_Instruction_
Nothing but the lines from the one containing "### 🚢 Our Philosophy" through the last line of the entries should appear in the output, each verbatim.

---------- Source records ----------

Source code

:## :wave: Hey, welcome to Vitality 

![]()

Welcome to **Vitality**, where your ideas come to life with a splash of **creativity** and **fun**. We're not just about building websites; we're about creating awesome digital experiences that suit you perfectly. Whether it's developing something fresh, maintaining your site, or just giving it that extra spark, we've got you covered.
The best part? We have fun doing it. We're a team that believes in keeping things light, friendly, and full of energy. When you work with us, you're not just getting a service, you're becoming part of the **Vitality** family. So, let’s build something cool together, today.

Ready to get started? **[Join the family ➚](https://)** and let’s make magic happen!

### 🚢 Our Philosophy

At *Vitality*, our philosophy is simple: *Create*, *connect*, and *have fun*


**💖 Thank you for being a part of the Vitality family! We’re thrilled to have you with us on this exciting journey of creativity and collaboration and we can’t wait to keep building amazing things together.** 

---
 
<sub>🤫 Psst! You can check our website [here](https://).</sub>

----------

_Response for this exercise_
### 🚢 Our Philosophy

At *Vitality*, our philosophy is simple: *Create*, *connect*, and *have fun*


**💖 Thank you for being a part of the Vitality family! We’re thrilled to have you with us on this exciting journey of creativity and collaboration and we can’t wait to keep building amazing things together.** 

---
 
<sub>🤫 Psst! You can check our website [here](https://).</sub>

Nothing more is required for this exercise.